AG: The thing is that there's been no official announcement and I really want to speak about a lot of things. What I can definitely say is that there is a lot of exciting work that is going to happen from October onwards, next year as well, with a lot of diverse filmmakers. They are very different from all the work I've been part of so far. I'm really glad the way things have turned up.
AF: I've got a very interesting year ahead. All the work starts from September-October, so I'm leaving the country to shoot an American film in the Middle-East around that time. And then I'll come back and finish most of the Indian stuff.
SM: When was the last time a piece of direction got stuck with you?
AG: While working with Ramin Bahrani from The White Tiger. He never called action or cut. He would just say, 'Whenever you're ready.' That was the moment I realized that all my life, I had been an electric board. You pressed the switch, it became on, you pressed it again, and it went off. I realized that I had been a bot all my life. It didn't feel like that with Ramin. I always felt that I was ready and I was Balram.

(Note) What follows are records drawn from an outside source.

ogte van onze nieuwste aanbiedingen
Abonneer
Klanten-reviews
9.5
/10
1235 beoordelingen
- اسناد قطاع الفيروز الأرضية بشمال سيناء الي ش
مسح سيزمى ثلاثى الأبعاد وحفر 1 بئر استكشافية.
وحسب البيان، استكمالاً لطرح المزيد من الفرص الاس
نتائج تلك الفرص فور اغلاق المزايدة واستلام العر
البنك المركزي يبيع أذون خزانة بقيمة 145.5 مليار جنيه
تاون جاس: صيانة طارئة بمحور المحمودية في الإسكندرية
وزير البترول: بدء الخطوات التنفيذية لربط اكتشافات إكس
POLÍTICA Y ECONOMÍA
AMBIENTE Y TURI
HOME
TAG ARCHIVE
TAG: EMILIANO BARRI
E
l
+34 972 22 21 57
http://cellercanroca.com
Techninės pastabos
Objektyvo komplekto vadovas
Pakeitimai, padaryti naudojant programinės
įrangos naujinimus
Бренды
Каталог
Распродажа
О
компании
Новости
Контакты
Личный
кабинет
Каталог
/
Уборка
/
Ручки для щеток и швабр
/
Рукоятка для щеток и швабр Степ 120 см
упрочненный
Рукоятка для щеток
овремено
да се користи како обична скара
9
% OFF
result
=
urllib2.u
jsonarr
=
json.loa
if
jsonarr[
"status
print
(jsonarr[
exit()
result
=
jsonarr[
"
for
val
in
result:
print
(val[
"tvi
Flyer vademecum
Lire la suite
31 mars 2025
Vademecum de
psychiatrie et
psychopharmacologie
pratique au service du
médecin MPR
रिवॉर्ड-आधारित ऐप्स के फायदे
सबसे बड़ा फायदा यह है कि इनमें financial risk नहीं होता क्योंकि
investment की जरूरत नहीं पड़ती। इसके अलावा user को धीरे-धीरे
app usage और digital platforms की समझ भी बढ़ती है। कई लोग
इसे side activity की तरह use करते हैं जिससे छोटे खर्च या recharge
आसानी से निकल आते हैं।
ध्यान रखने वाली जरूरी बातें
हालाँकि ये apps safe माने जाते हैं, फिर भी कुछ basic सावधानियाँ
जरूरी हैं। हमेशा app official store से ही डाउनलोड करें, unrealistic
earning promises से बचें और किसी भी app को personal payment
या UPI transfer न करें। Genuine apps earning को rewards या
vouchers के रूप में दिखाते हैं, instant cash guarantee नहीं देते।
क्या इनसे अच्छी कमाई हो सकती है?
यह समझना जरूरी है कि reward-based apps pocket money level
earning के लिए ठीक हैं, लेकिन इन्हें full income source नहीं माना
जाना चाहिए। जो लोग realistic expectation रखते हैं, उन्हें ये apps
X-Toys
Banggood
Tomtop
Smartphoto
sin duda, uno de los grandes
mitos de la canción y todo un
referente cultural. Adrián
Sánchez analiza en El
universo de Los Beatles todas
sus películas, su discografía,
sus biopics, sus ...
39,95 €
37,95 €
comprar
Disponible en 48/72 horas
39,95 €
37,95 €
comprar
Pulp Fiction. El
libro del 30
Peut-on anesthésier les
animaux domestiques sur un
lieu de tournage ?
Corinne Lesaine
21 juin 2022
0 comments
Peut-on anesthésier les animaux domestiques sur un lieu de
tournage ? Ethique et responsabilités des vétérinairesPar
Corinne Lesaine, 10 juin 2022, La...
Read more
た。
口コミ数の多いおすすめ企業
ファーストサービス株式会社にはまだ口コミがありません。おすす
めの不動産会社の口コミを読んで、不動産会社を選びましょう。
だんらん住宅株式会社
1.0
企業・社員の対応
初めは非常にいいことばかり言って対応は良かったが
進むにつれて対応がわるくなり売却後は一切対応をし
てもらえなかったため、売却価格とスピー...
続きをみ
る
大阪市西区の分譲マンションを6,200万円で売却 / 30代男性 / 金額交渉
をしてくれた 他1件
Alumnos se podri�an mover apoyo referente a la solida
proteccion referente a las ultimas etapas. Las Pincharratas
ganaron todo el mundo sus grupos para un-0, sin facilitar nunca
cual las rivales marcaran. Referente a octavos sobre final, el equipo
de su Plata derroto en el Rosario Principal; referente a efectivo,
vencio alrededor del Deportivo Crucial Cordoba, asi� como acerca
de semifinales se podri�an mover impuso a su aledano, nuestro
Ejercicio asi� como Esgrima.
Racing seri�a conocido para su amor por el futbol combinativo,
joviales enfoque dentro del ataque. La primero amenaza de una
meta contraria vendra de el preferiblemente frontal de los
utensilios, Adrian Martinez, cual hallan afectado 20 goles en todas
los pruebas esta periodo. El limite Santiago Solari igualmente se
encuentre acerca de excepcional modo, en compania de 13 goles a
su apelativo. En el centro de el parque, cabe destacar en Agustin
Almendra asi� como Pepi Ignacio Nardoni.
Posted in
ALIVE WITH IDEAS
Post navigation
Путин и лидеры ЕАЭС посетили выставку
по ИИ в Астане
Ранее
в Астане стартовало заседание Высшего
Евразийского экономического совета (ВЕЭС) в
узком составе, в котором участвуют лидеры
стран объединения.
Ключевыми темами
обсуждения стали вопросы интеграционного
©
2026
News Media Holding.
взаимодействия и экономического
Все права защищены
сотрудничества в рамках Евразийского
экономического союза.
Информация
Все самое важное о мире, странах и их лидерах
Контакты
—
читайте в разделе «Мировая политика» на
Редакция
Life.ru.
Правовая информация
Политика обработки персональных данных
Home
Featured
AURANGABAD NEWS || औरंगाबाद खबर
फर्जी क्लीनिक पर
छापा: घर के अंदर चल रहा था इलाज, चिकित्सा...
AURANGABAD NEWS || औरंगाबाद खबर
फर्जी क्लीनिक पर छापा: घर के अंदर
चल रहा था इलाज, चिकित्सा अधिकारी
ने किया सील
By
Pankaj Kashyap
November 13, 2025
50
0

AF: One person I learnt a lot from was Tigmanshu Dhulia sir. I did a film called Milan Talkies. It didn't fare well at the box office, but that's not the point. Up until then, I was an actor who always had a perceived visual when I was reading the script and going on set. You know how you'll end up, you know the basic ball park. But he used to change the dynamics. He taught me, without teaching, how to just be on my feet and be ready. I could rant off forever in scenes where people sometimes don't stick to scripts. I learnt something unique, and I have to give him credit.